● Selected passage
----

San Diego Business Journal

Recall Issue: Should the State Tax Indian Casinos?
Gaming: Despite Candidates' Claims, Tribes Say They Are Sovereign , And Exempt


One controversy that has emerged in the California governor's recall race one among many is whether Indian enterprises should be taxed.

"Their casinos make billions, yet pay no taxes and virtually nothing to the state," said gubernatorial candidate Arnold Schwarzenegger in a recent television ad.

Indeed, the National Indian Gaming Commission estimates in 2002, California casinos brought in roughly $3.5 billion. The figure is inexact since the survey includes two Indian casinos in Nevada.

Long before Schwarzenegger publicly crossed the line from actor to politician, the Indian gaming community had a counter-argument:

This isn't business revenue, they said.

This is government revenue.

Tribes argue that governments do not tax other government agencies' revenues.

The Viejas Band of Kumeyaay Indians, which runs a casino in Alpine, makes its taxation case in a document called "Tribal Government Gaming: Myths & Facts."

----

● Recorded information

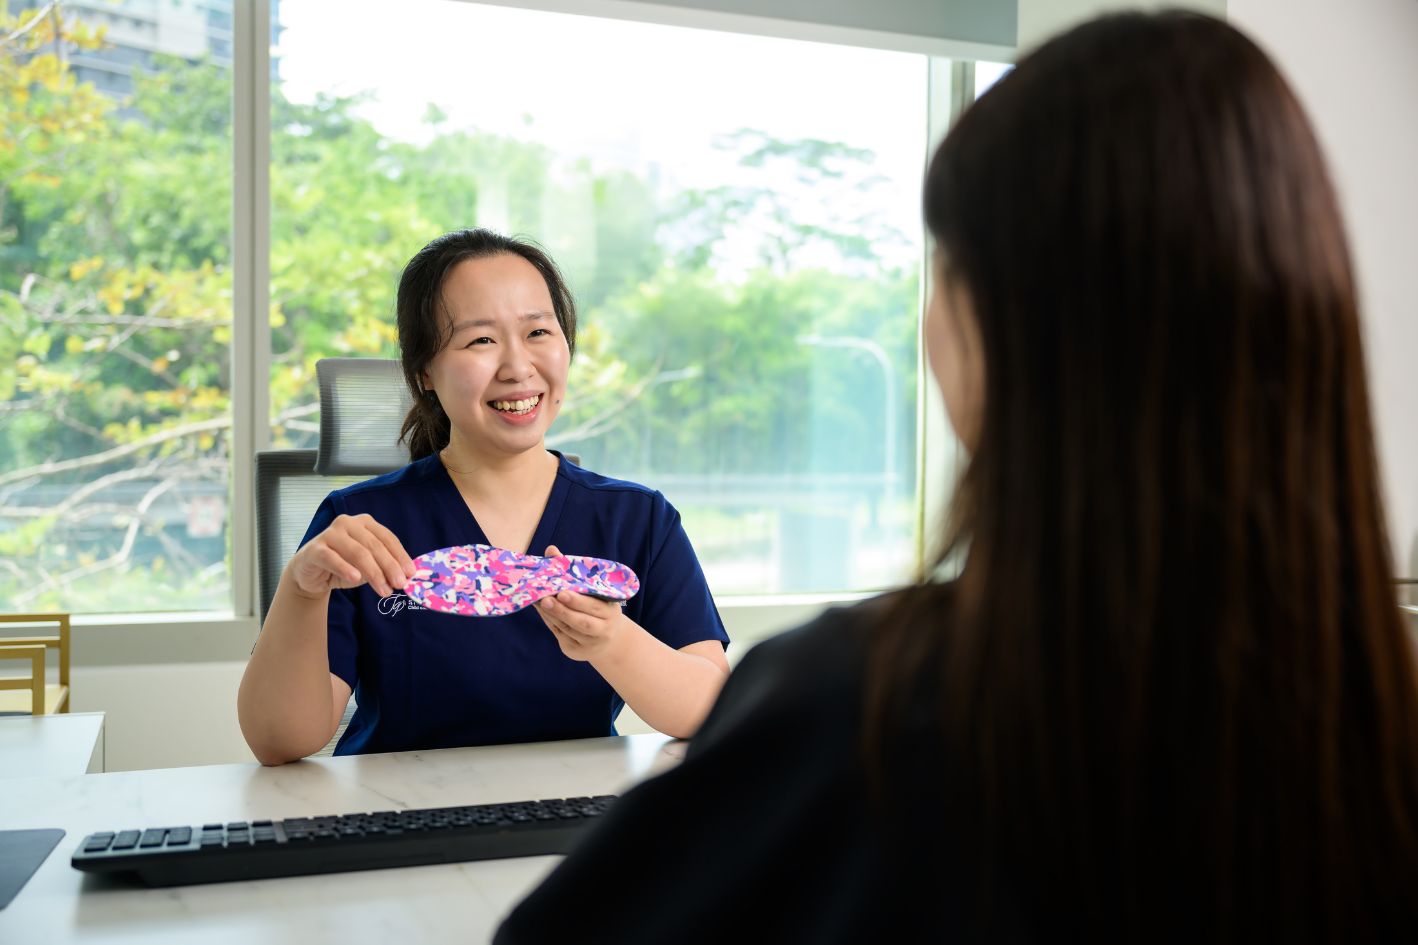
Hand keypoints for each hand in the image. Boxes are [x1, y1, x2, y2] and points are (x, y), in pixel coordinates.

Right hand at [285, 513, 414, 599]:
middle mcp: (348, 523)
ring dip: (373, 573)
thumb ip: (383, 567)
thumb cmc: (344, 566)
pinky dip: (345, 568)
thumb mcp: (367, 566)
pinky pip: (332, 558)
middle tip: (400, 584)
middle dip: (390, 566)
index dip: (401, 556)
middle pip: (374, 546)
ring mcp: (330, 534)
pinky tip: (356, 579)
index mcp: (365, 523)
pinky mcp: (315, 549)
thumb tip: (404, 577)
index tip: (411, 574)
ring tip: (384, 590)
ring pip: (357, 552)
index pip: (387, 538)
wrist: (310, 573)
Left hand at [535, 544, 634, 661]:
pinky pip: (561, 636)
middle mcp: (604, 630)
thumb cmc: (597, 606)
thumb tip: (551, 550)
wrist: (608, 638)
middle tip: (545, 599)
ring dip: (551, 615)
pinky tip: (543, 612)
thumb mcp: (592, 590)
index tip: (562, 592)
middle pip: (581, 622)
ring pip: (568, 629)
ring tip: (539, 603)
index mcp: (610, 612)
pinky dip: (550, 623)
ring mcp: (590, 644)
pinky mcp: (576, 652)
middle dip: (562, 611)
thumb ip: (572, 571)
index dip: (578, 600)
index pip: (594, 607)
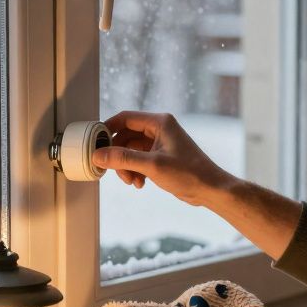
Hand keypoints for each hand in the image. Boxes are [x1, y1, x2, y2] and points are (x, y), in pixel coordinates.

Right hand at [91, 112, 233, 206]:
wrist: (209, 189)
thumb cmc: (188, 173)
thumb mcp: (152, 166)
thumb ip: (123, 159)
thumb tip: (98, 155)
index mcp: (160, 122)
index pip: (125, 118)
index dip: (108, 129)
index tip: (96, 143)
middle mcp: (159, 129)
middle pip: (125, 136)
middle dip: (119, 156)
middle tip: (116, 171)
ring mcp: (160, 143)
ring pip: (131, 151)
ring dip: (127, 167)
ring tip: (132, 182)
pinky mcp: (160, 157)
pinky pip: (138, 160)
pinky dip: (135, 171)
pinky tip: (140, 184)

----

● Exercise instructions
A – According to the article on taxing Indian casinos, why do tribes argue that their casino revenue should not be taxed? Answer in one to three sentences.
B – Extend the article on taxing Indian casinos, picking up after its last sentence.
You will not need the rows to complete anything here.

● Responses to the exercise
A – Tribes say casino income is government revenue rather than business revenue. They argue that governments do not tax other government agencies' revenues.

B –
"Indian tribes are governments with responsibilities to their citizens, but tribes often lack an economic base to levy taxes to fund the needs of their people," the document says.

"Some tribes have found gaming a means to generate revenues to operate their government and to provide jobs and economic activity on their reservations. As sovereign governments, tribes do not, like states and municipalities, pay taxes on their revenues to any other governments. Yet, there are continuing attempts by misguided federal lawmakers to impose taxes upon tribal government gaming revenues, a practice that probably would be declared unconstitutional."

Viejas made headlines in early September when it pledged $2 million of direct and indirect support to the gubernatorial campaign of Lt. Gov. Cruz Bustamante, the top Democrat on the Oct. 7 ballot.

Explaining Compacts

In his ad, Republican Schwarzenegger criticizes opponents who take money from Indian tribes, and notes that "other states require revenue from Indian gaming."

That situation, though, is due to existing, long-term agreements between the states and the tribes.

The agreements are called compacts.

The federal Indian Gaming Regulatory Act of 1988 requires tribes that have slot machines and card games to enter compacts with their state governments.

The bulk of California casinos have compacts negotiated in 1999. Those deals do not require Indian casinos to share their revenue.

Then came the state budget crisis, and Gov. Gray Davis called on California casinos to provide the state with a cut of their revenue.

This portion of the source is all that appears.